Having come to the conclusion that the county court never obtained jurisdiction of the proceedings, and that the case *624should have been .dismissed by the circuit court upon motion of the appellant, it becomes unnecessary to pass definitely upon the other question raised by the learned counsel for the appellant. We are, however, inclined to think that under the statute the county court should not proceed to the appointment of a guardian under the statute, when there are near relatives of the person, with whom he resides, or who have the care of him, on the application of a friend, unless it appears from the petition that there is some good reason why the application is not made by such relatives. The statute, wo think, contemplates that the relatives shall make the application, when there are any in the immediate vicinity of the insane or incompetent person; and this should be so, especially when the court proceeds to appoint a guardian of the person of one insane or incompetent. The custody of a father, or grandfather, should not be taken from a son, or daughter, or grandchild, or other near relative, on the application of one not being a relative, unless there be some other reason shown than that his physical and mental powers have become enfeebled by age, and certainly not'upon the application of a person who makes the application because of some ill-will or misunderstanding between himself and the person who has the management of his estate. See Francke v. His Wife, 29 La. Ann., 302, 309.

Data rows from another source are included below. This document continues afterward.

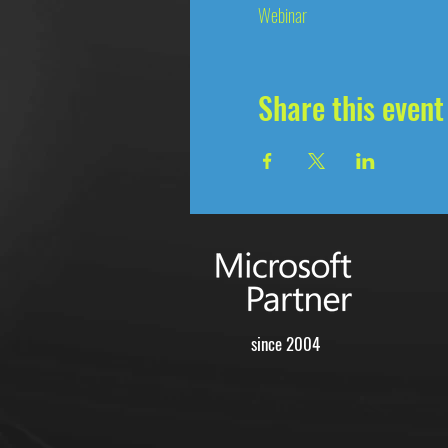
Webinar
Share this event
since 2004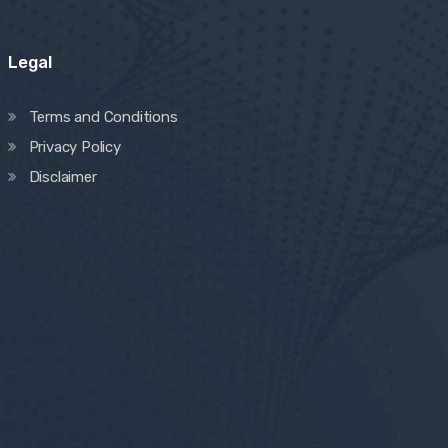
Legal
Terms and Conditions
Privacy Policy
Disclaimer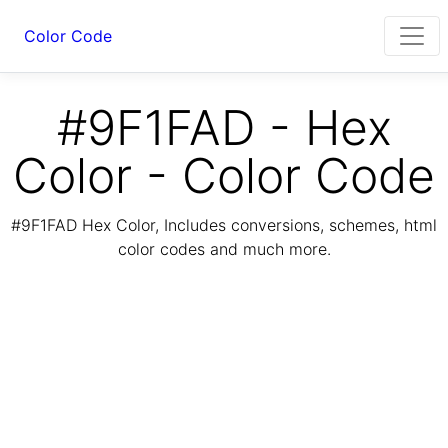
Color Code
#9F1FAD - Hex
Color - Color Code
#9F1FAD Hex Color, Includes conversions, schemes, html
color codes and much more.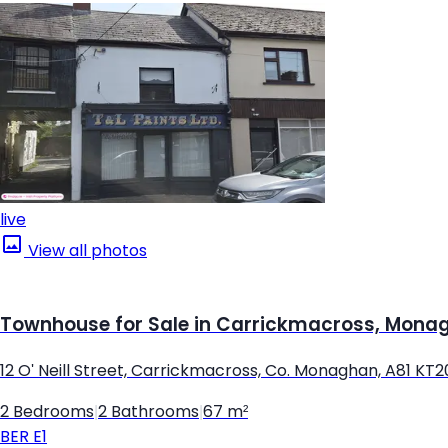
live
View all photos
Townhouse for Sale in Carrickmacross, Mona
12 O' Neill Street, Carrickmacross, Co. Monaghan, A81 KT2
2 Bedrooms
|
2 Bathrooms
|
67 m²
BER
E1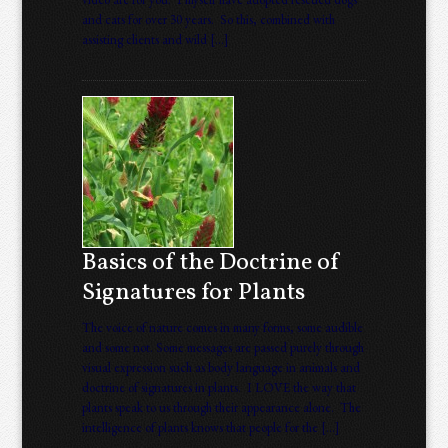
and cats for over 30 years. So this, combined with
assisting clients and wild […]
Basics of the Doctrine of
Signatures for Plants
The voice of nature comes in many forms, some audible
and some not. Some messages are passed purely through
visual expression such as body language in animals and
doctrine of signatures in plants. I LOVE the way that
plants speak to us through their appearance alone. The
intelligence of plants knows that people for the […]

Whether the definition given by the learned judge of the word “ friend,” used in the statute, is. the true one, we need not determine. A case might undoubtedly arise where the court would be justified in proceeding upon the application of a person having no more friendly relations to the incompetent person than the petitioner in this case; but where it appears that there are near relatives or others occupying the position of a “ friend,” having intimate associations with the party proceeded against, such relatives or friends ought to be the petitioners, unless some cause be shown why they neglect or refuse to proceed.

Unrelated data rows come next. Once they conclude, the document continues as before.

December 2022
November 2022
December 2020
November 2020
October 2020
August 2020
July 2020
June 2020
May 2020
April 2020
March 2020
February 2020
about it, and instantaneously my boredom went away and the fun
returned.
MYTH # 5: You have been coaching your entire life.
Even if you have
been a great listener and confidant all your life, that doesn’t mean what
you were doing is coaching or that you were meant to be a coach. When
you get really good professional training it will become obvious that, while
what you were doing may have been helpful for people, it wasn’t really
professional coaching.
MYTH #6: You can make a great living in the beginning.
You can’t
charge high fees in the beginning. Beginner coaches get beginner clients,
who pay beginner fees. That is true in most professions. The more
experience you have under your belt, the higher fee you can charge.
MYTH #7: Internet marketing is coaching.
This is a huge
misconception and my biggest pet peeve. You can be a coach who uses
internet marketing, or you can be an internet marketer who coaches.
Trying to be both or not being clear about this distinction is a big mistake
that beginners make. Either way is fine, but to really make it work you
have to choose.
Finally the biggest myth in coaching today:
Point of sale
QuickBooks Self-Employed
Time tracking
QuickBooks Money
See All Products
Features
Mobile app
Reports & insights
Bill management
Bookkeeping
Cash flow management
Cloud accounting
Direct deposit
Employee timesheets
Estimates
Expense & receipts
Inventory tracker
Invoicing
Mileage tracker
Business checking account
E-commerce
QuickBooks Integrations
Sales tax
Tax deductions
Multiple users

We find nothing in the record or in the affidavits presented *625which would justify dismissing the appeal ip, this case. We can see no reason why a man who is proceeded against as an insane or incompetent person, under the statute, is not the proper person to defend against the proceeding; and until he is finally adjudged to be insane or incompetent, he may appear by his attorneys as any other person. Cunio v. Bessoni, 63 Ind., 524.

By the Court. — The judgment of the circuit court is reversed, and the cause remanded with directions to that court to dismiss the proceedings.